Quem me acompanha sabe que sempre uso o humor e o sarcasmo para denunciar os absurdos que vivenciamos todos os dias no Brasil. É a minha maneira de dizer o que penso, de condenar posturas hipócritas e contraditórias, de alertar para comportamentos que considero inaceitáveis. Nunca tive receio de externar minhas opiniões, de ser voz dissonante. Ao mesmo tempo, jamais tive apreço por verdades absolutas. O debate me motiva, as opiniões contrárias me atentam para outras possibilidades, a visão do outro – com frequência – ajusta a minha.
Mas tudo tem limite.
Vejam a celeuma em torno da proibição de cultos e celebrações, em discussão pelo pleno do STF. Quem, em sã consciência, pode ser favorável à liberação de uma atividade evidentemente não essencial no momento mais grave da pandemia? Bolsonaro enviou sua tropa jurídica ao Supremo, seus “jornalistas” e ex-jornalistas-em-atividade à imprensa, sua claque de fanáticos ao Twitter. Todos incumbidos de defender a “liberdade religiosa do brasileiro”.
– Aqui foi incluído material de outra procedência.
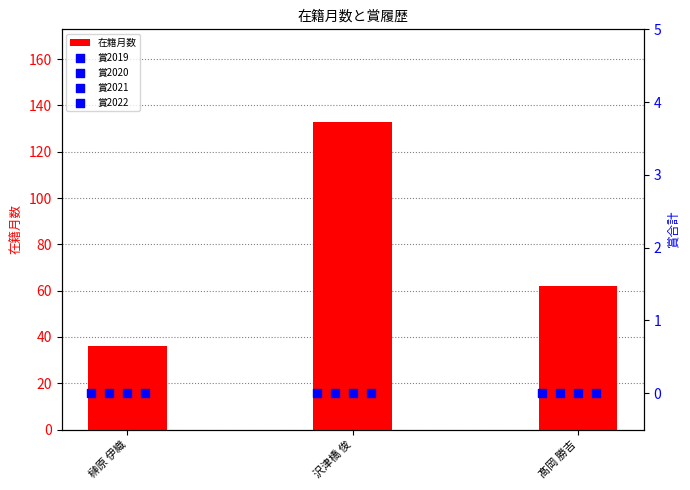

Which series has the largest Y range (max minus min)?

在籍月数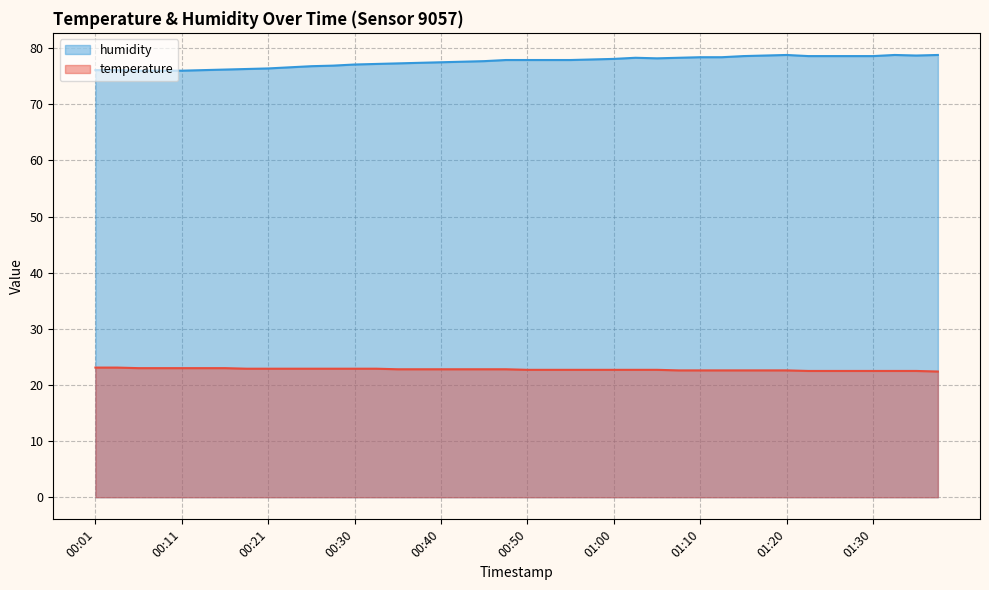

What are all the series names shown in the legend?

humidity, temperature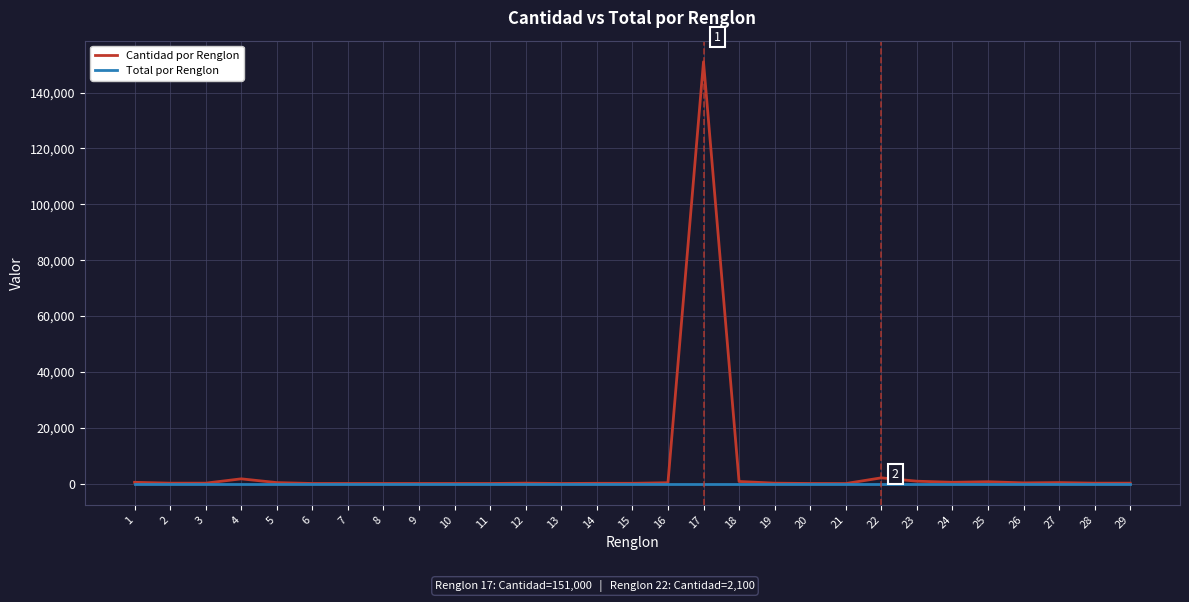

List the series in order of their peak value, lowest first.

Total por Renglon, Cantidad por Renglon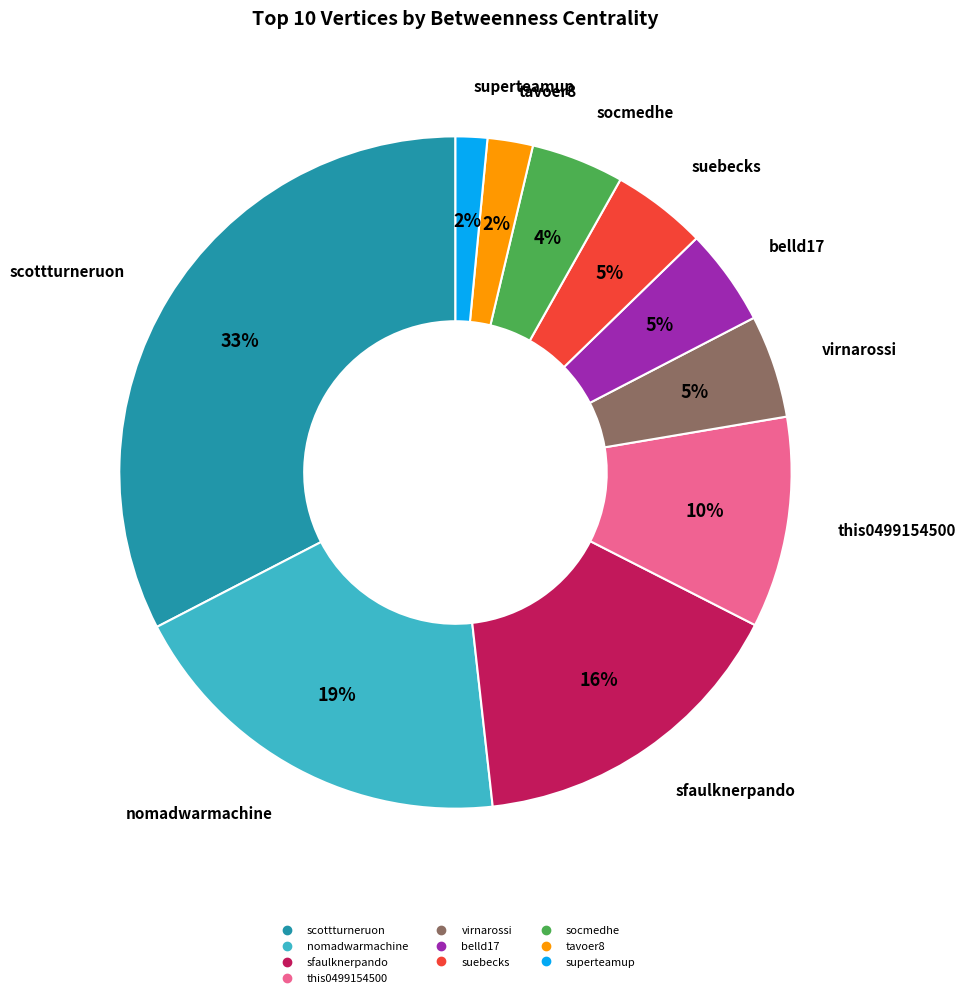

Is it true that nomadwarmachine is 19% of the pie?

True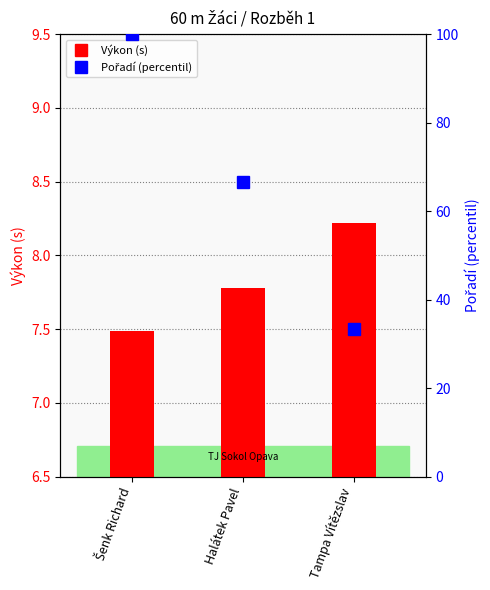

What is the value of the Výkon (s) bar at the 1st from the left?

7.5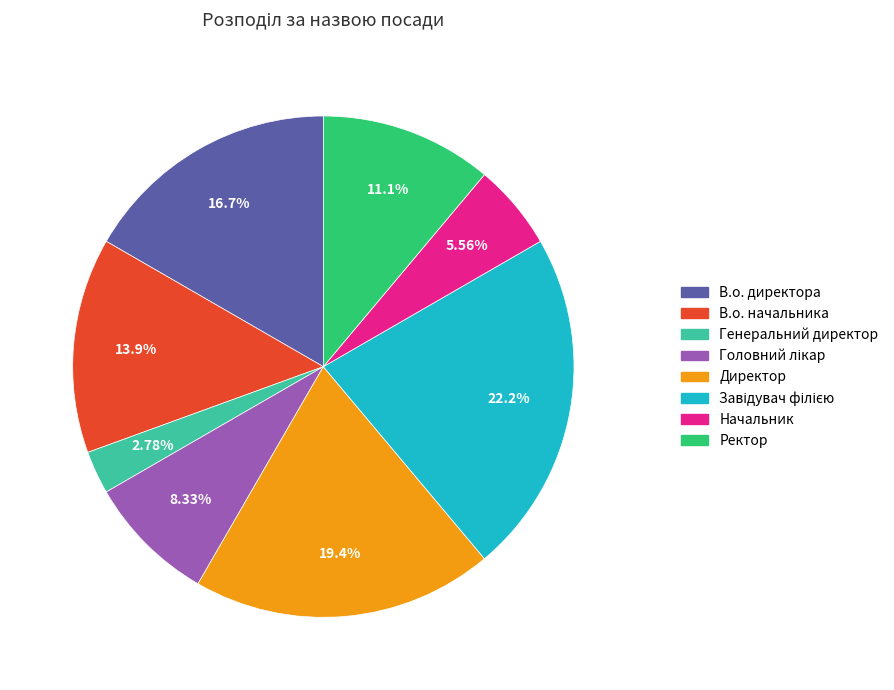

What is the smallest slice in the pie chart?

Генеральний директор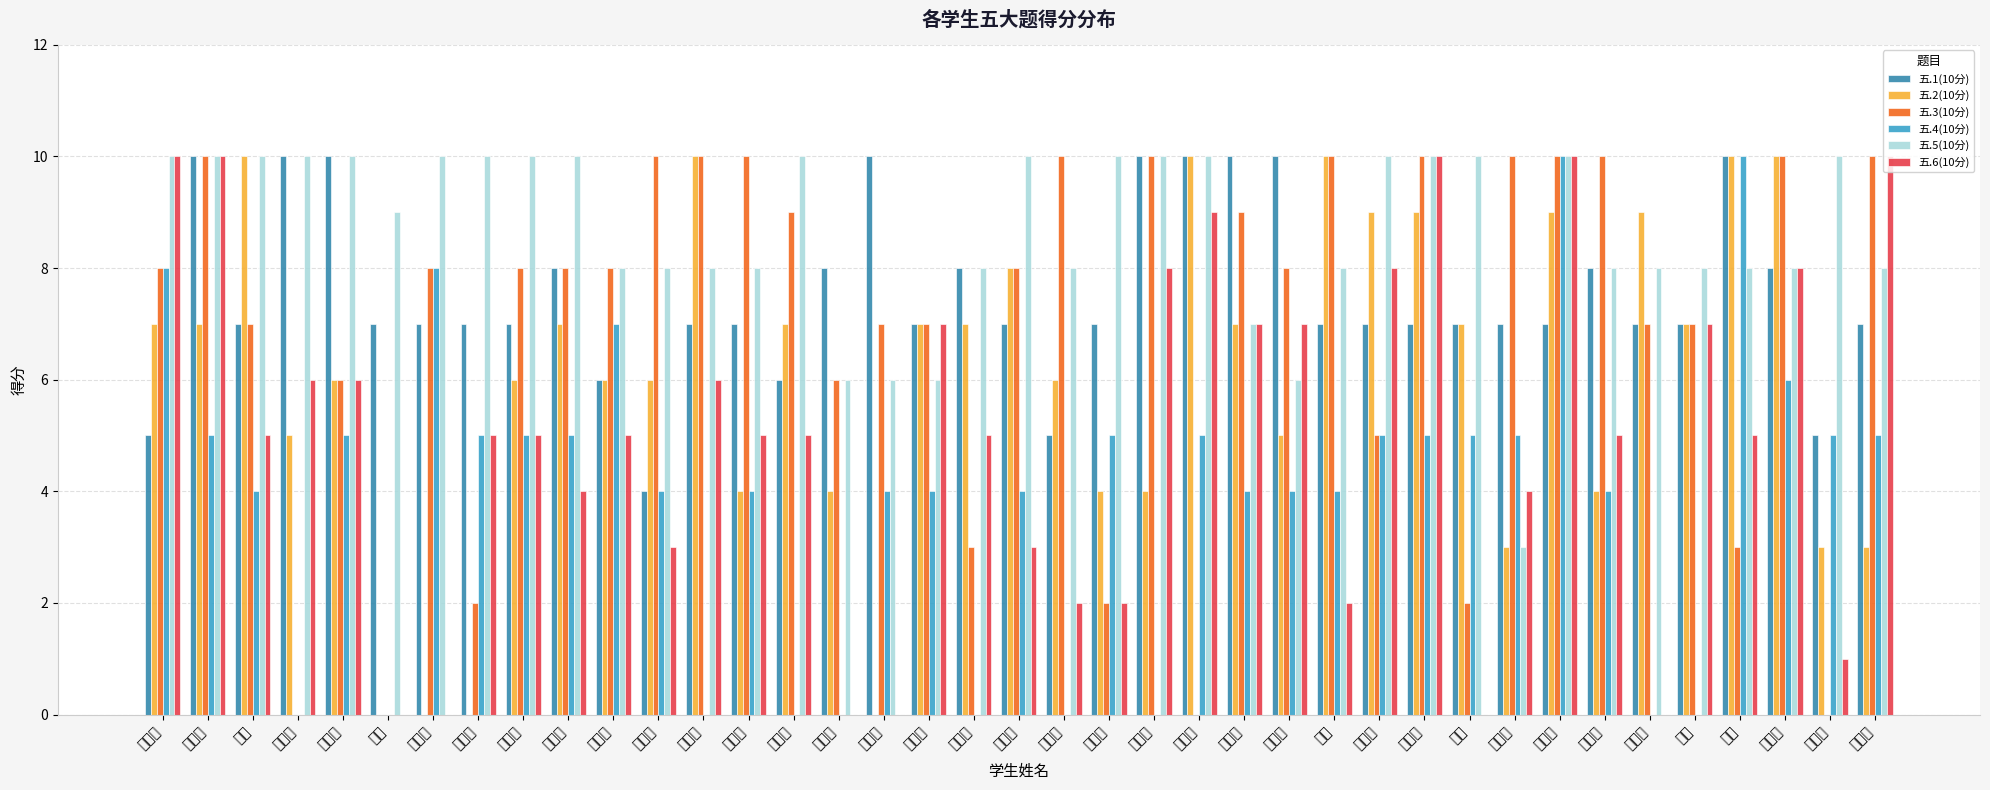

Which series changed the most between 侯叶叶 and 孟秋雨?

五.3(10分)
Tenham santíssima paciência.
A proibição é temporária e se dá por questões sanitárias. Temos mais de 3 mil mortes diárias, o sistema de saúde está em colapso, há filas nos hospitais de todas as regiões do país. Não é possível que as pessoas continuem se recusando a enxergar isso. Nenhuma religião está sendo censurada e nem há campanhas diabólicas para que Deus seja esquecido. O fato é que concentrações de pessoas devem ser evitadas neste momento. “Ah, mas o baile funk da periferia continua” – denuncie, então, toda aglomeração clandestina. “Ah, mas as igrejas respeitam o distanciamento” – algumas tem estrutura e espaço para isso, mas a maioria não. “Ah, mas os ônibus vivem lotados” – sim, e a solução é aumentar o número de passageiros em circulação? “Ah, o presidente só está defendendo o nosso direito de ir e vir” – não, o objetivo de Bolsonaro é atender aos interesses de seus guetos eleitorais. “Ah, mas os fiéis sentem-se melhor quando vão a cultos e missas” – as celebrações online estão aí exatamente para suprir essa carência.
Estamos vivendo tempos complicados. Vamos focar nossas energias em questões realmente importantes, que mereçam ser debatidas. Saibamos reconhecer e condenar as atitudes populistas e demagógicas, as birrinhas ideológicas, as cortinas de fumaça que nos afastam dos verdadeiros problemas. Como dizia minha avó: “muito ajuda quem pouco atrapalha”. Convenhamos, o que não falta neste país é gente disposta a atrapalhar!